In his study, he reported that, "Infant abuse in monkeys shares several similarities with child abuse in humans." Those similarities included how common it was in the population and the relationship between age and vulnerability to abuse. "About five to ten percent of all infants that are born every year are physically abused by their mothers," he says.
Although his study was on captive Rhesus monkeys, Maestripieri reported that similar abuse rates had been seen in these monkeys in the wild.
Maestripieri has been studying abuse in monkeys for 15 years. As he watched them at the Yerkes National Primate Research Center at Emory University, he saw that abuse, "seemed to be common in certain families." He combed the center's records for more than 4000 monkeys and discovered abuse, "was only present in certain families and never in others. And so, that suggested that it might be transmitted across generations."
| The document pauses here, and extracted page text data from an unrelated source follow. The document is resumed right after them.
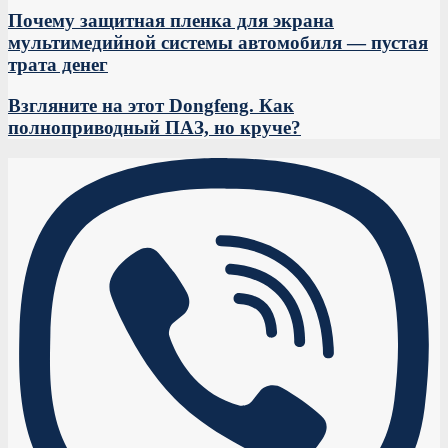
Почему защитная пленка для экрана
мультимедийной системы автомобиля — пустая
трата денег
Взгляните на этот Dongfeng. Как
полноприводный ПАЗ, но круче?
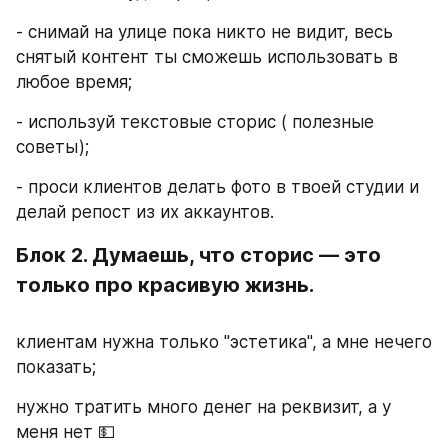
- снимай на улице пока никто не видит, весь 
снятый контент ты сможешь использовать в 
любое время;
- используй текстовые сторис ( полезные 
советы);
- проси клиентов делать фото в твоей студии и 
делай репост из их аккаунтов. 
Блок 2. Думаешь, что сторис — это 
только про красивую жизнь. 
клиентам нужна только "эстетика", а мне нечего 
показать; 
нужно тратить много денег на реквизит, а у 
меня нет 💵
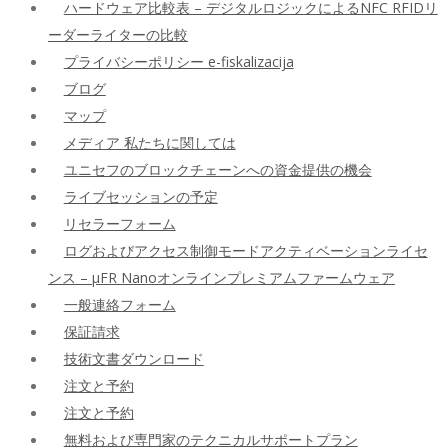
ハードウェア比較表 – デジタルロジックによるNFC RFIDリ
ーダーライターの比較
プライバシーポリシー e-fiskalizacija
ブログ
マップ
メディア 私たちに関しては
ユニセフのブロックチェーンへの資金提供の機会
ライブセッションの予定
リセラーフォーム
ログおよびアクセス制御モードアクティベーションライセ
ンス – μFR Nanoオンラインプレミアムファームウェア
一般連絡フォーム
保証請求
技術文書ダウンロード
注文と予約
注文と予約
無料および専門家のテクニカルサポートプラン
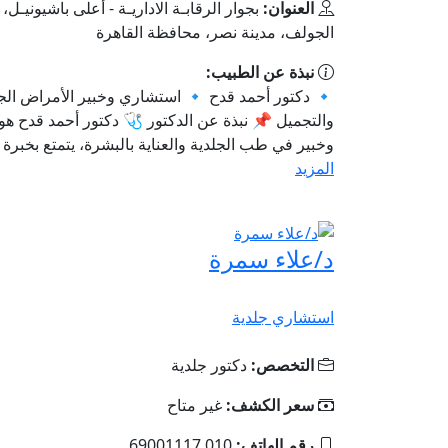
العنوان:
الجولف، مدينة نصر، محافظة القاهرة‬
نبذة عن الطبيب:
🔹 دكتور أحمد قدح 🔹 استشاري وخبير الأمراض الجل
والتجميل 📌 نبذة عن الدكتور 🩺 دكتور أحمد قدح ه
وخبير في طب الجلدية والعناية بالبشرة، يتمتع بخبرة .
المزيد
د/علاء سمرة
استشاري جلدية
التخصص:
دكتور جلدية
سعر الكشف:
غير متاح
رقم الهاتف:
010 69001117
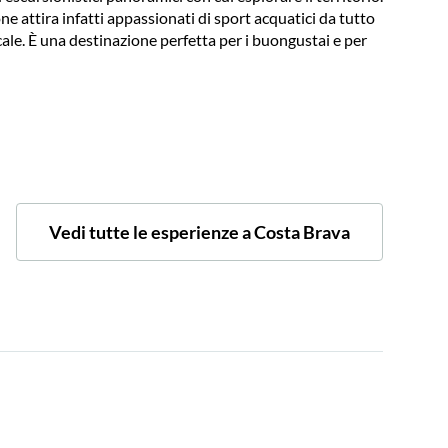
ne attira infatti appassionati di sport acquatici da tutto
cale. È una destinazione perfetta per i buongustai e per
Vedi tutte le esperienze a Costa Brava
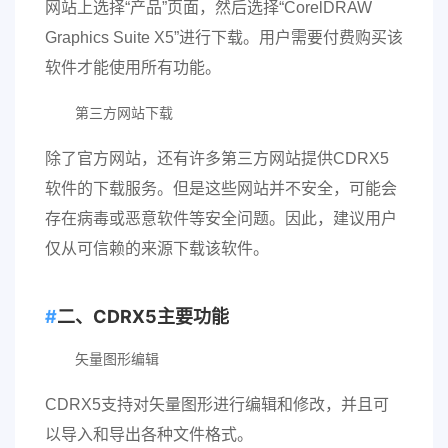
网站上选择“产品”页面，然后选择“CorelDRAW
Graphics Suite X5”进行下载。用户需要付费购买该
软件才能使用所有功能。
第三方网站下载
除了官方网站，还有许多第三方网站提供CDRX5
软件的下载服务。但是这些网站并不安全，可能会
存在病毒或恶意软件等安全问题。因此，建议用户
仅从可信赖的来源下载该软件。
二、CDRX5主要功能
矢量图形编辑
CDRX5支持对矢量图形进行编辑和修改，并且可
以导入和导出各种文件格式。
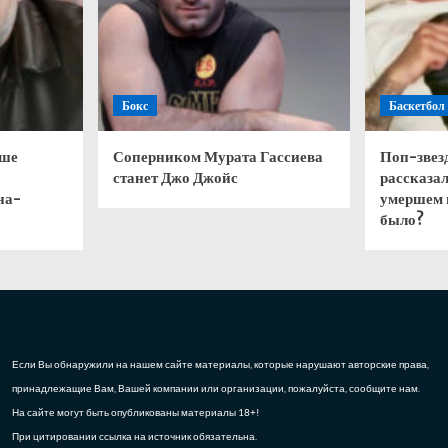
Бокс
Баскетбол
чше
Соперником Мурата Гассиева
Поп-звез
станет Джо Джойс
рассказал
на-
умершем 
было?
Если Вы обнаружили на нашем сайте материалы, которые нарушают авторские права,
принадлежащие Вам, Вашей компании или организации, пожалуйста, сообщите нам.
На сайте могут быть опубликованы материалы 18+!
При цитировании ссылка на источник обязательна.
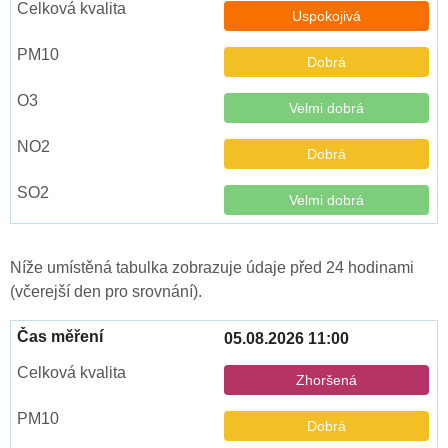
Uspokojivá
Dobrá
Velmi dobrá
Dobrá
Velmi dobrá
Níže umístěná tabulka zobrazuje údaje před 24 hodinami
(včerejší den pro srovnání).
05.08.2026 11:00
Zhoršená
Dobrá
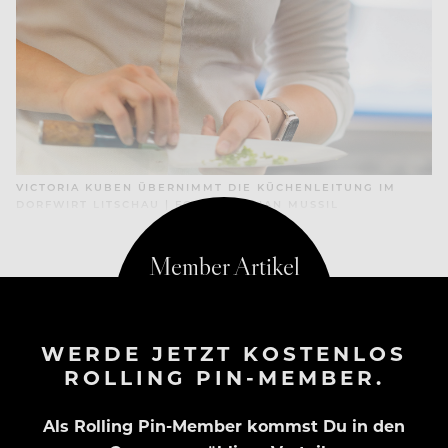
VICTORIA KUBEN ÜBERNIMMT DIE KÜCHENLEITUNG IM
DORFWIRT LITSCHAU | FOTO: STEPHAN MUSSIL
WERDE JETZT KOSTENLOS
ROLLING PIN-MEMBER.
Als Rolling Pin-Member kommst Du in den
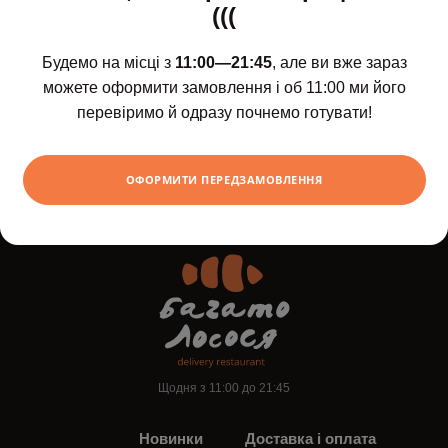
(((
Будемо на місці з
11:00—21:45
, але ви вже зараз
можете оформити замовлення і об 11:00 ми його
перевіримо й одразу почнемо готувати!
Шоколадний рол з
Запечений сет
бананом і апельсином
2229
грн
375
ХОЧУ
ОФОРМИТИ ПЕРЕДЗАМОВЛЕННЯ
грн
Щодня з 11:00 до 21:45
Новинки
Доставка і оплата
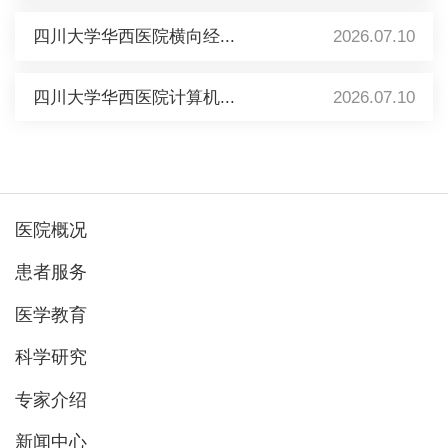
四川大学华西医院横向经...
2026.07.10
四川大学华西医院计算机...
2026.07.10
医院概况
患者服务
医学教育
科学研究
专家介绍
新闻中心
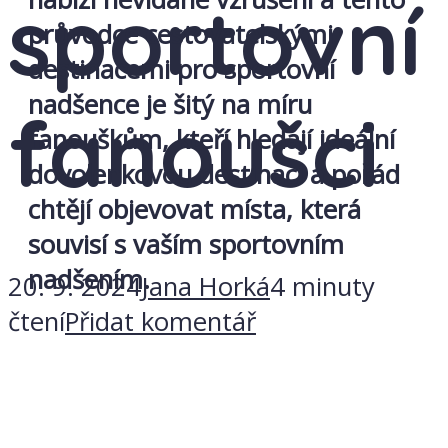
sportovní
průvodce cestovatelskými
destinacemi pro sportovní
nadšence je šitý na míru
fanoušci
fanouškům, kteří hledají ideální
dovolenkovou destinaci a pořád
chtějí objevovat místa, která
souvisí s vaším sportovním
nadšením.
20. 9. 2024
Jana Horká
4 minuty
čtení
Přidat komentář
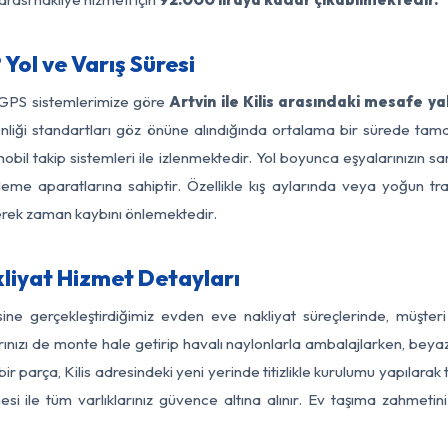
 Yol ve Varış Süresi
 GPS sistemlerimize göre
Artvin ile Kilis arasındaki mesafe ya
güvenliği standartları göz önüne alındığında ortalama bir sürede t
mobil takip sistemleri ile izlenmektedir. Yol boyunca eşyalarınızın sa
leme aparatlarına sahiptir. Özellikle kış aylarında veya yoğun tr
derek zaman kaybını önlemektedir.
kliyat Hizmet Detayları
gesine gerçekleştirdiğimiz evden eve nakliyat süreçlerinde, müşte
ızı de monte hale getirip havalı naylonlarla ambalajlarken, beyaz eşy
r parça, Kilis adresindeki yeni yerinde titizlikle kurulumu yapılarak 
si ile tüm varlıklarınız güvence altına alınır. Ev taşıma zahmeti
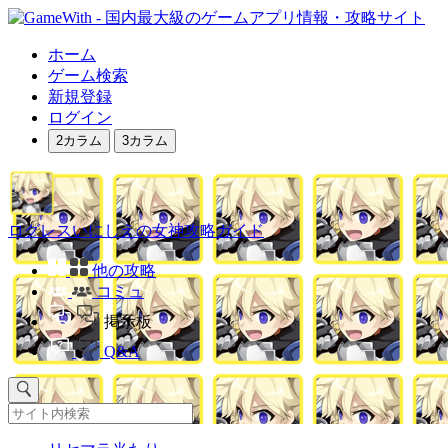
ホーム
ゲーム検索
新規登録
ログイン
2カラム
3カラム
ログレスいにしえの女神攻略ガイド
他の攻略
コミュ
掲示板
Q&A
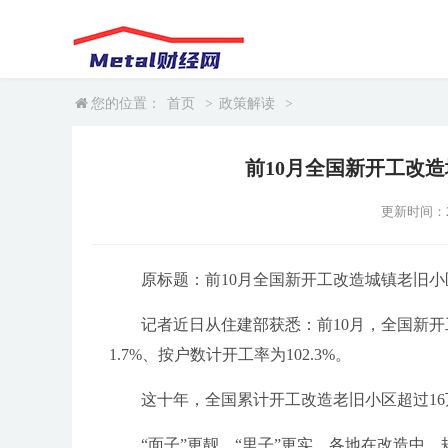
您的位置：
首页
>
政策解读
>
前10月全国新开工改造城
更新时间：202
原标题：前10月全国新开工改造城镇老旧小区5.
记者近日从住建部获悉：前10月，全国新开工改
1.7%、按户数计开工率为102.3%。
这十年，全国累计开工改造老旧小区超过16
“面子”更靓，“里子”更实。各地在改造中，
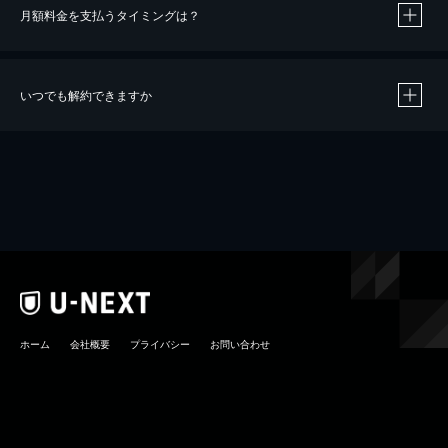
月額料金を支払うタイミングは？
※
40％ポイント還元の対象は、クレジットカード決済による作品の購入 / レンタルです。
※
iOSアプリのUコイン決済による作品の購入 / レンタルは、20％のポイント還元です。
※
還元の対象外となる決済方法や商品があります。くわしくは
こちら
をご確認ください。
いつでも解約できますか
こちら
ホーム
会社概要
プライバシー
お問い合わせ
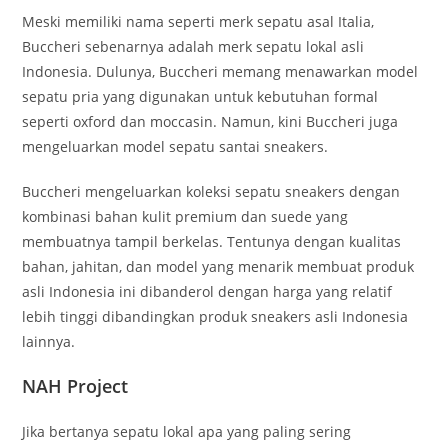
Meski memiliki nama seperti merk sepatu asal Italia,
Buccheri sebenarnya adalah merk sepatu lokal asli
Indonesia. Dulunya, Buccheri memang menawarkan model
sepatu pria yang digunakan untuk kebutuhan formal
seperti oxford dan moccasin. Namun, kini Buccheri juga
mengeluarkan model sepatu santai sneakers.
Buccheri mengeluarkan koleksi sepatu sneakers dengan
kombinasi bahan kulit premium dan suede yang
membuatnya tampil berkelas. Tentunya dengan kualitas
bahan, jahitan, dan model yang menarik membuat produk
asli Indonesia ini dibanderol dengan harga yang relatif
lebih tinggi dibandingkan produk sneakers asli Indonesia
lainnya.
NAH Project
Jika bertanya sepatu lokal apa yang paling sering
The question was, is this learned behavior, or something in genes of just those monkeys? "We had identified some abusive mothers," says Maestripieri, "then we identified some mothers who had never abused mothers before."
He says the research involved several groups of monkeys. With one, "infants were swapped at birth between these abusive and non-abusive mothers. And we also had two other control groups of mothers, both abusive and non-abusive who were allowed to keep their own infants and rear their infants."This research was published in the July 5, 2005 issue of the Proceedings of the National Academy of Sciences and funded by the Harry Frank Guggenheim Foundation and the National Institutes of Health.